Nicht mehr benötigte Pläne werden aufgehoben
Im Rahmen der Überprüfung zeigt sich, dass ein grosser Teil der älteren Gestaltungspläne heute nicht mehr notwendig ist. Viele dieser Gebiete sind bereits vollständig überbaut und die ursprünglichen Ziele der Planung wurden erreicht.
Entsprechend ist vorgesehen, verschiedene Gestaltungspläne aufzuheben, unter anderem in den Gebieten Dorfplatz Wittenwil, Oberdorf Häuslenen, Châtel, Matthof, Neuwis, Alt Chlooster oder Steig Ifang. Andere Pläne, insbesondere neuere oder solche mit einer weiterhin bestehenden Gestaltungsplanpflicht, sollen dagegen erhalten bleiben.
Dazu gehören beispielsweise die Gebiete Langfurri, Buechwis, Herrenwiese, Wasserfurri oder Brüel. In einzelnen Fällen ist vorgesehen, die Situation zu einem späteren Zeitpunkt nochmals vertieft zu prüfen.

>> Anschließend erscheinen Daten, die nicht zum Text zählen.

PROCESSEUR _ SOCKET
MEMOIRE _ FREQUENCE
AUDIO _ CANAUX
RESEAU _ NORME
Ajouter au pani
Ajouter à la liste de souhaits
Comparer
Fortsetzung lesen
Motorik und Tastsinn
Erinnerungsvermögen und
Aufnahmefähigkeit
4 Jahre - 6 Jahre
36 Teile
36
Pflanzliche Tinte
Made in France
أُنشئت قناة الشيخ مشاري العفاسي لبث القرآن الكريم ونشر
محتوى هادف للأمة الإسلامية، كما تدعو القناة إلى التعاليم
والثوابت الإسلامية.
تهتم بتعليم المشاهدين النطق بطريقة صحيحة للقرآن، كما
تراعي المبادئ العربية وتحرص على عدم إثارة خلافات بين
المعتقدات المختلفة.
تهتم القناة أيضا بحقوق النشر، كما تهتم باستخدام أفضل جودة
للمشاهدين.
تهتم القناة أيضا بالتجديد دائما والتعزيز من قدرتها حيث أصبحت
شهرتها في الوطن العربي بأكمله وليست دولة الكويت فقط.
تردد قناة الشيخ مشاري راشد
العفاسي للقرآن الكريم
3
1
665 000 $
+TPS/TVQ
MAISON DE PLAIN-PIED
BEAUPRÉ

Auch bei den Baulinienplänen wird differenziert vorgegangen. Einzelne Pläne werden angepasst oder überprüft, während andere weiterhin bestehen bleiben, wenn sie eine wichtige Funktion für die räumliche Ordnung erfüllen. Eine detaillierte Übersicht aller betroffenen Pläne ist im Planungsbericht ersichtlich.

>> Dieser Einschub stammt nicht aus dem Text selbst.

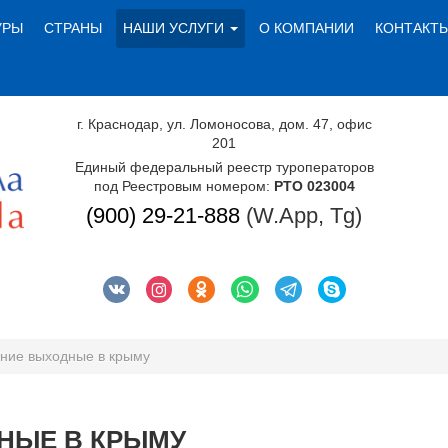
УРЫ
СТРАНЫ
НАШИ УСЛУГИ
О КОМПАНИИ
КОНТАКТ
г. Краснодар, ул. Ломоносова, дом. 47, офис
201
Единый федеральный реестр туроператоров
под Реестровым номером:
РТО 023004
(900) 29-21-888
(W.App, Tg)
ние выходные в крыму
НЫЕ В КРЫМУ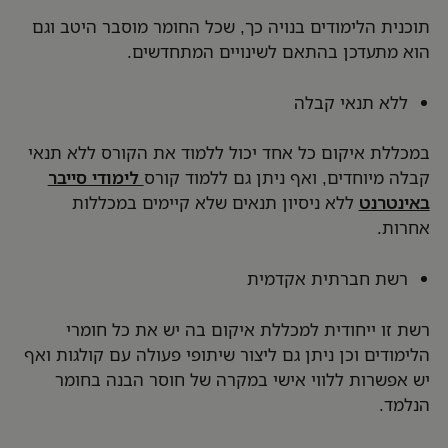
תוכנית הלימודים בנויה כך, שכל החומר מוסבר היטב וגם
הוא מתעדכן בהתאם לשינויים המתחדשים.
ללא תנאי קבלה
במכללת איקום כל אחד יכול ללמוד את הקורס ללא תנאי
קבלה מיוחדים, ואף ניתן גם ללמוד קורס
לימודי סייבר
באינטרנט
ללא ניסיון תנאים שלא קיימים במכללות
אחרות.
רשת חברתית אקדמית
רשת זו ייחודית למכללת איקום בה יש את כל חומרי
הלימודים וכן ניתן גם ליצור שיתופי פעולה עם קולגות ואף
יש אפשרות ללווי אישי במקרה של חוסר הבנה בחומר
הנלמד.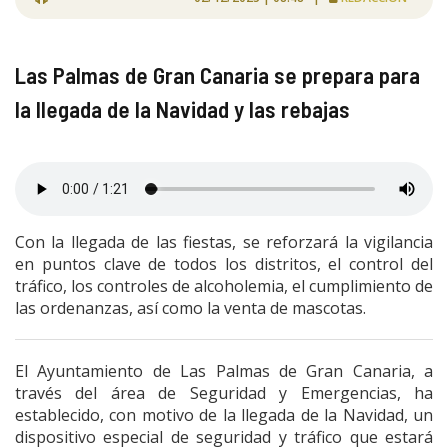
Las Palmas de Gran Canaria se prepara para
la llegada de la Navidad y las rebajas
Con la llegada de las fiestas, se reforzará la vigilancia
en puntos clave de todos los distritos, el control del
tráfico, los controles de alcoholemia, el cumplimiento de
las ordenanzas, así como la venta de mascotas.
El Ayuntamiento de Las Palmas de Gran Canaria, a
través del área de Seguridad y Emergencias, ha
establecido, con motivo de la llegada de la Navidad, un
dispositivo especial de seguridad y tráfico que estará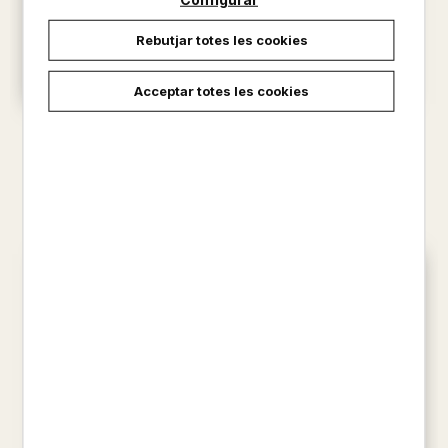
Rebutjar totes les cookies
Acceptar totes les cookies
LA REVOLTA DELS ANIMALS
HOMENATGE A CATALUNYA
GEORGE ORWELL
GEORGE ORWELL
24,50 €
8,95 €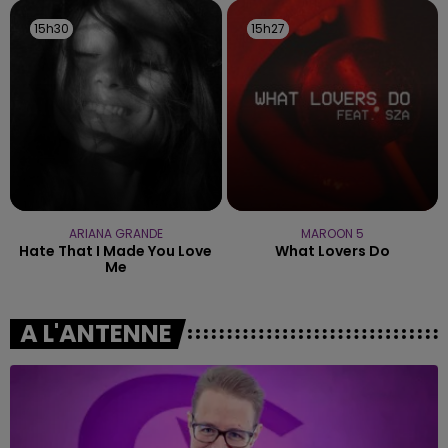
15h30
15h30
15h27
15h27
ARIANA GRANDE
MAROON 5
Hate That I Made You Love
What Lovers Do
Me
A L'ANTENNE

Klare Kriterien für Anpassung oder Aufhebung
Die Entscheidung, ob ein Plan aufgehoben, beibehalten oder angepasst wird, erfolgt anhand klarer Kriterien. Ein Gestaltungsplan kann insbesondere dann aufgehoben werden, wenn das Gebiet bereits überbaut ist, der ursprüngliche Zweck erfüllt wurde und keine besonderen öffentlichen Interessen mehr bestehen.

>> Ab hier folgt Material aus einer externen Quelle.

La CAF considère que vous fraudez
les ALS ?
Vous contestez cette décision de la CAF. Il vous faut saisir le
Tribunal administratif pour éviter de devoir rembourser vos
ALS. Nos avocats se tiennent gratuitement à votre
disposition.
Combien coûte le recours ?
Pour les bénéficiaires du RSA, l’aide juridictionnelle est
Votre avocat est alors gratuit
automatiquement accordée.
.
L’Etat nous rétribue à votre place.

Zudem spielen die heutigen Regelungen im Baureglement eine wichtige Rolle, da diese viele Inhalte bereits ausreichend abdecken. Ein Plan wird hingegen beibehalten, wenn er noch aktuelle Vorgaben enthält, eine Gestaltungsplanpflicht besteht oder zukünftige Entwicklungen weiterhin gesteuert werden sollen. Anpassungen erfolgen dort, wo einzelne Inhalte nicht mehr dem heutigen Recht entsprechen oder präzisiert werden müssen.
Die Überprüfung hat auch Auswirkungen auf einzelne Themenbereiche. So können mit der Aufhebung eines Gestaltungsplans Vorgaben zur Bepflanzung oder zu Bäumen wegfallen, sofern diese nicht anderweitig gesichert sind. Neue Bauvorhaben richten sich in solchen Fällen nach den allgemeinen Bestimmungen des Baureglements.
Ebenso ist sicherzustellen, dass bestehende Rechte wie Zufahrten, Wege oder Näherbaurechte weiterhin klar geregelt sind. Falls notwendig, werden diese privatrechtlich, beispielsweise im Grundbuch, gesichert. Für bestehende Gebäude gilt in jedem Fall die Besitzstandsgarantie.
Zeitgemässe Planungsgrundlagen für Aadorf
Mit der Überprüfung der Sondernutzungspläne schafft die Gemeinde Aadorf klare und zeitgemässe Planungsgrundlagen. Gleichzeitig werden die bestehenden Instrumente vereinfacht und die Rechtssicherheit für Eigentümer verbessert.
Die Mitwirkung bietet der Bevölkerung die Möglichkeit, diesen Prozess aktiv mitzugestalten und zur Weiterentwicklung der Gemeinde beizutragen.